━━━━━ RECORDS PROVIDED ━━━━━

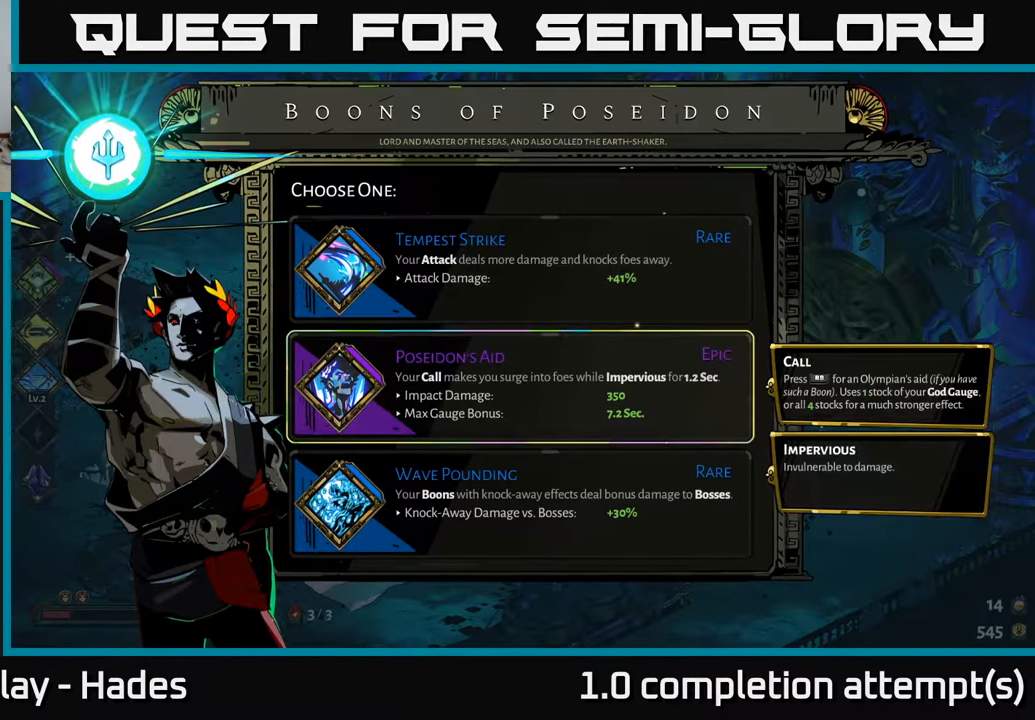
{"buttons": [], "left_stick": "center", "events": [[333, "DPAD_DOWN", "down"], [483, "DPAD_DOWN", "up"]]}
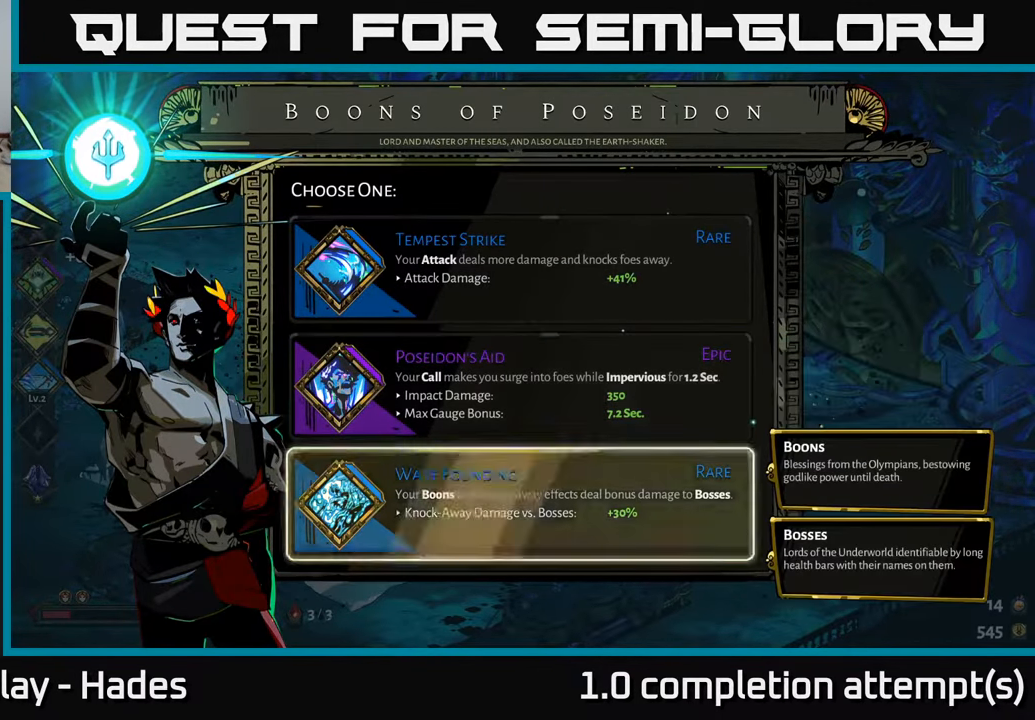
{"buttons": [], "left_stick": "center", "events": []}
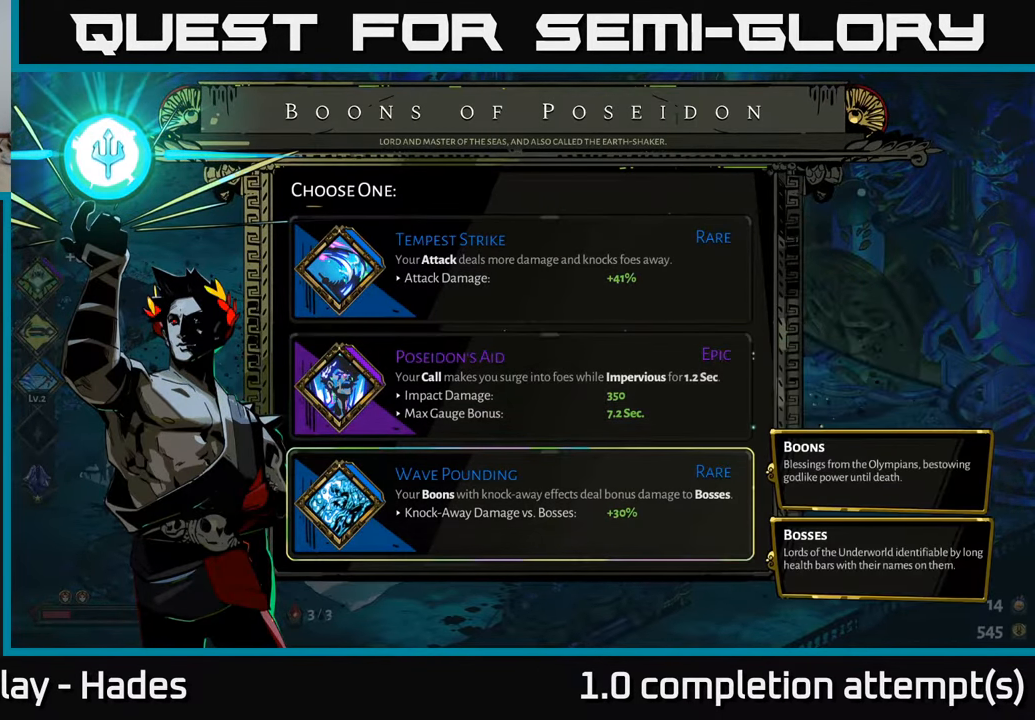
{"buttons": [], "left_stick": "center", "events": []}
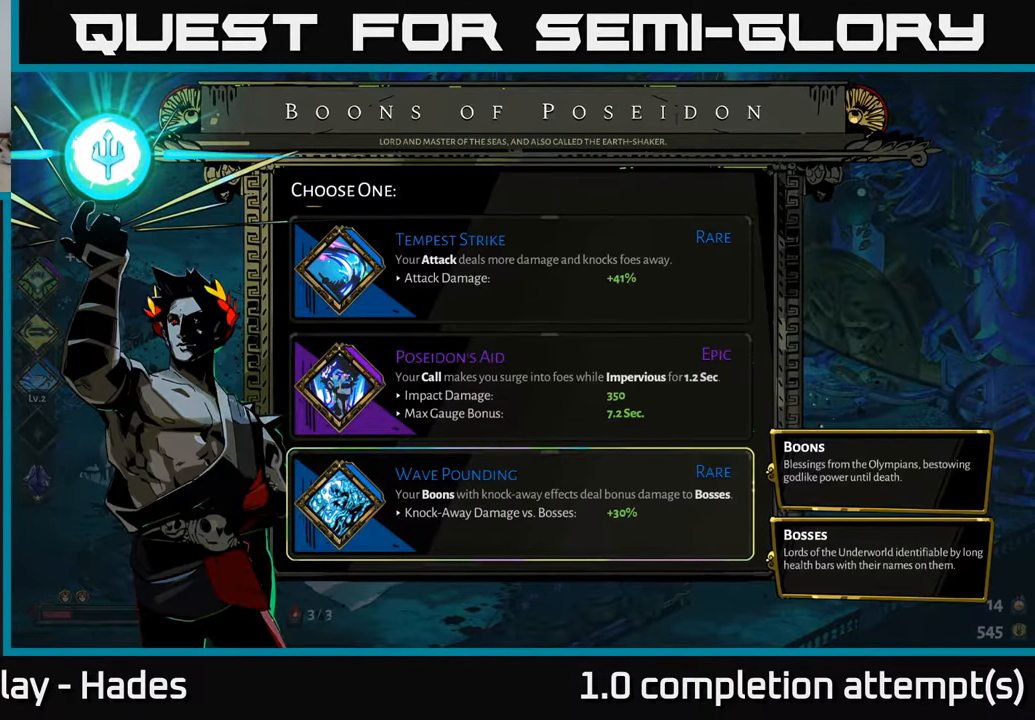
{"buttons": [], "left_stick": "center", "events": []}
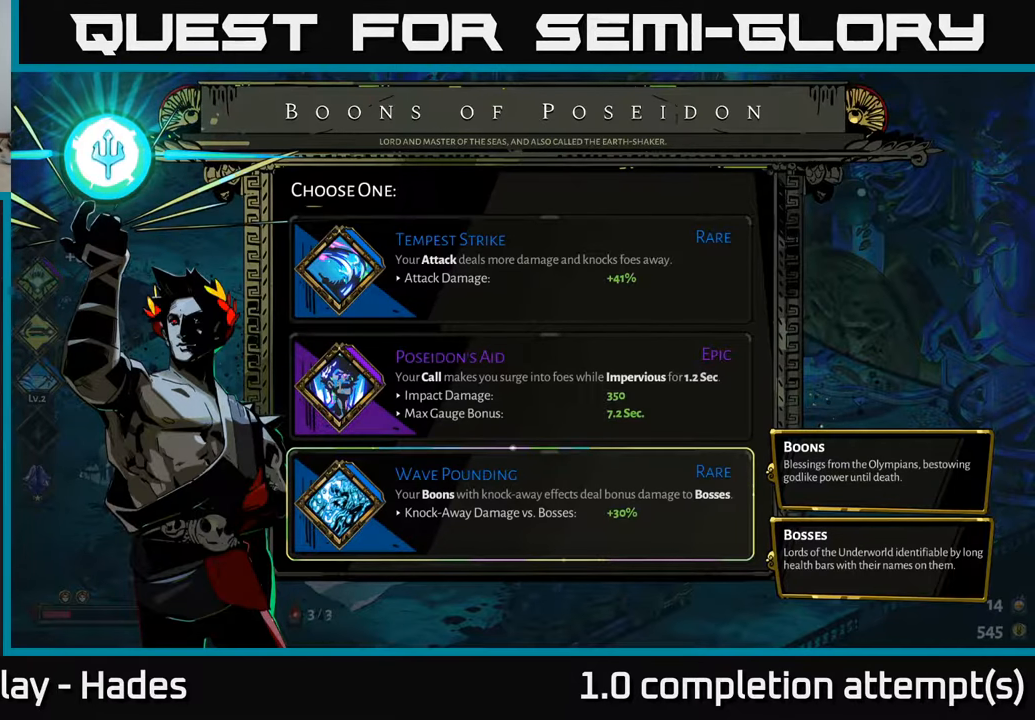
{"buttons": [], "left_stick": "center", "events": []}
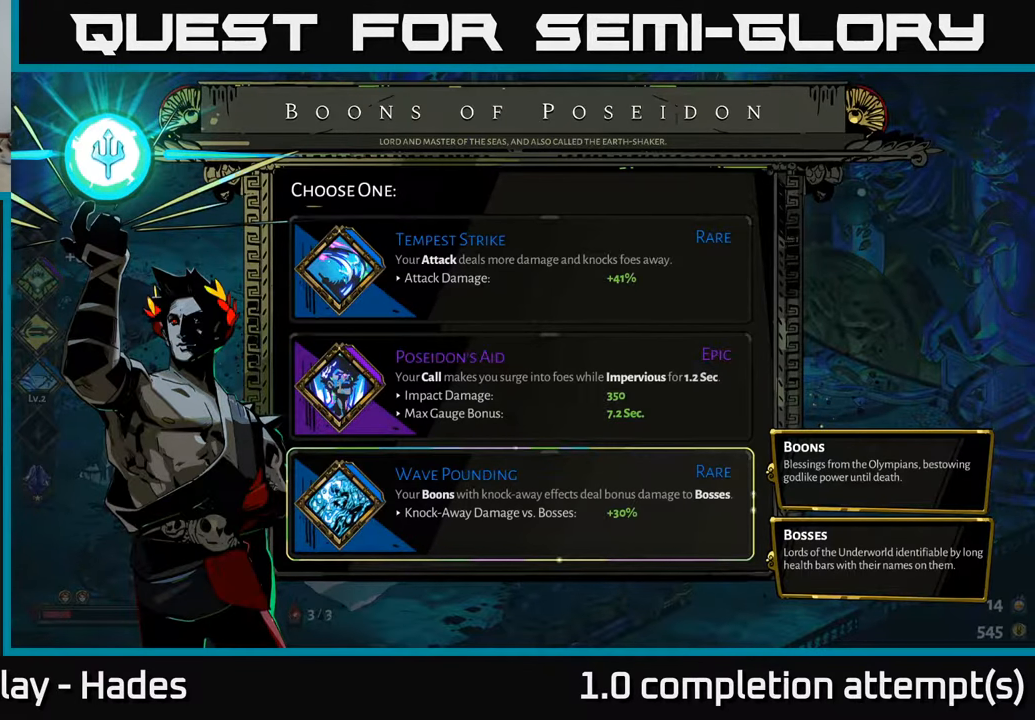
{"buttons": [], "left_stick": "center", "events": []}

━━━━━

> _EXERCISE DETAILS_: Transcribe the records in full and exactly. Pictures stay out.

> _SOLVED EXERCISE_:
{"buttons": [], "left_stick": "center", "events": [[333, "DPAD_DOWN", "down"], [483, "DPAD_DOWN", "up"]]}
{"buttons": [], "left_stick": "center", "events": []}
{"buttons": [], "left_stick": "center", "events": []}
{"buttons": [], "left_stick": "center", "events": []}
{"buttons": [], "left_stick": "center", "events": []}
{"buttons": [], "left_stick": "center", "events": []}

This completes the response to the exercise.